When I came home, even though I was working nights and had minimal interactions with other doctors, I could see the love in the work of my colleagues and nurses. I may not believe that everything done for the patients at the U of M is in their ‘best’ interest, but I can say that the great majority of it is done out of a profound love for life, and desire to make it longer and better. And I had a great relationship with nearly all the nurses, because I understood that when they page in the middle of the night, they’re doing it out of concern and love for their patients, and usually out of a desire to take the best possible care of them.

 In my new job, my colleagues come to work every day to take care of an often challenging group of patients. Coming to work every day to try and make the lives of older people better - people who may seem to have little to live for, and who may not always appreciate, or even understand your efforts - is an act of love. My new mentors keep up to date with the (insufficient) literature about geriatric patients _and_ remember minutia about their patient’s lives out of love, not because they’re well paid (by doctors standards, they’re not) or highly respected. They love the patients and the job.

And in my new / old city - Denver - coming home after 12 years away - I feel incredibly welcomed and loved. I’m still at home in my church, Montview Presbyterian, which has an incredibly loving, inclusive approach to Christianity. I’ve reconnected with a couple old friends, and can still feel their loving welcome even though none of us has been great at keeping track of each other in the interim. The people in my parent’s apartment building are almost always happy to see me and ask how my new job and life transition are going. The fact that these people know who I am even though I’ve never lived in Denver since my parents moved there is a reflection of my family’s tremendous love. I could go on.

 So, after 48 hours to reflect, a bacheolorette party celebrating love - romantic, sibling, and friendly- last night, a 45 minute drive with the Barenaked Ladies, and an excellent church service this morning, my thoughts on Friday’s mass shooting at an Aurora movie theater are becoming more clear. I don’t, like some conservative Christians, believe that god is punishing us for straying from our Judeo-Christian morals. I don’t believe that deity exists. But maybe we are punishing each other and ourselves for living in a place and time where we too often acknowledge and focus on the hate in our lives. We keep the love secret, private, and unacknowledged, though most of us probably feel it more often than not. So if you’re reading this blog, know that I love you and the role you play in my life. But more than that, know that I believe everyone who would be interested in reading these run on sentences lives a life that is motivated, powered, and protected by love.

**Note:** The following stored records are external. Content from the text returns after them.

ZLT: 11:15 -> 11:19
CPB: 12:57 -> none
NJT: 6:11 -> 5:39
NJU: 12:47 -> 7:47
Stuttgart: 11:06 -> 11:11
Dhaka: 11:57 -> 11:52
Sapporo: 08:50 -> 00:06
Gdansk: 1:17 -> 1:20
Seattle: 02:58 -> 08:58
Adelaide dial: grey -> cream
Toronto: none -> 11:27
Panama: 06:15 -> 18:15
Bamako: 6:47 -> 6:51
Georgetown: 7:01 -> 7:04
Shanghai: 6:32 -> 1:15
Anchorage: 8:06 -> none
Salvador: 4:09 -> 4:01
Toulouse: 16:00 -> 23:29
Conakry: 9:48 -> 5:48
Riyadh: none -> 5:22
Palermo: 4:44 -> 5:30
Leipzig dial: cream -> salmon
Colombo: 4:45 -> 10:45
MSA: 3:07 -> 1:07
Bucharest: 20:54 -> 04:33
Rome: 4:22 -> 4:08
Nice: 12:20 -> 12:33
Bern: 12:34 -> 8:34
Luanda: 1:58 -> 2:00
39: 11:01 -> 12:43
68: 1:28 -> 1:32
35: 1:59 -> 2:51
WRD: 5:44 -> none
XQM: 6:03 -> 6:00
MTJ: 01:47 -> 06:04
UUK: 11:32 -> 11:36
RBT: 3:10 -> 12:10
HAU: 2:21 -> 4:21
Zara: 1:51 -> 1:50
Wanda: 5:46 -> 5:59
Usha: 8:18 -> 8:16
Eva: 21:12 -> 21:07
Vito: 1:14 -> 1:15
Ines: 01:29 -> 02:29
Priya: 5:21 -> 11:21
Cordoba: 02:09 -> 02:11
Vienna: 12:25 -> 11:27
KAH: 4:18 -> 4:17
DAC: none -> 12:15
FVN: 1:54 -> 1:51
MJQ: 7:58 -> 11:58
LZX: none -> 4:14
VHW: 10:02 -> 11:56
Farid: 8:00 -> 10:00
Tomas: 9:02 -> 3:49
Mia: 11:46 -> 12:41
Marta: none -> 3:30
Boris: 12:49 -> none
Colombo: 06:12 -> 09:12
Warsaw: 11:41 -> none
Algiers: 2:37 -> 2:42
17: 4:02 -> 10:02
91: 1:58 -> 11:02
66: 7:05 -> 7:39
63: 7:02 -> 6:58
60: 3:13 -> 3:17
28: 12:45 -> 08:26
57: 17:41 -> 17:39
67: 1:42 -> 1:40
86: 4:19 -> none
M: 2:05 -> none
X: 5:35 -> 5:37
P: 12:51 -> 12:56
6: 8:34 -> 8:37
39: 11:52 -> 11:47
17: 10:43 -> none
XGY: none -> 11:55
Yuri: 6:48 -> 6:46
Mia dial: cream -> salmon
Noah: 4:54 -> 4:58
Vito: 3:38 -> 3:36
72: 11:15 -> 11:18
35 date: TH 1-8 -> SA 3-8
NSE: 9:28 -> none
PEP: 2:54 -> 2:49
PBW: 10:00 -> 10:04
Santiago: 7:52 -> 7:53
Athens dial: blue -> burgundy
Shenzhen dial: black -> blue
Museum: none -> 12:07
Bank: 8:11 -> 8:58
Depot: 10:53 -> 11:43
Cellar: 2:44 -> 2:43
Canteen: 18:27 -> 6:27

Whether you recognize a religious source of your love for your fellow man, or are a secular humanist, I believe you all love far more frequently and deeply than you hate. In fact, I believe that none of you really hate, and even things you may say or do that express dislike of some aspect of our society (or personal lives) are motivated by love of some other principle or person. On this journey of life, I try to live my love - for myself, my family and friends, my fellow man/woman, and my planet and not hate or fear. Going forward, I will be trying to express this love more clearly - not just through my actions, but vocally, verbally. I am going to try to express my love to strangers - love I feel but may be reluctant to show - more openly and specifically. Maybe if Friday’s shooter had felt, heard, or seen more of the generalized love that I am sure was present and active in his life he wouldn’t have committed his horrific act. (And less of the non-specific hate/fear that permeates our media but not, I believe, our culture.) We may never know, but on the other hand, being more open and direct with our love can hardly hurt.

 I will also be lovingly making a donation to the pro-gun control lobby, because realistically, while a deep hatred of himself and those around him (and probably a significant mental health problem) likely motivated the shooter, what clearly made his actions so horrifically effective was the extremely deadly weapons he legally purchased. I’d like to live in a society where access to semi-automatic weapons WAS surprising.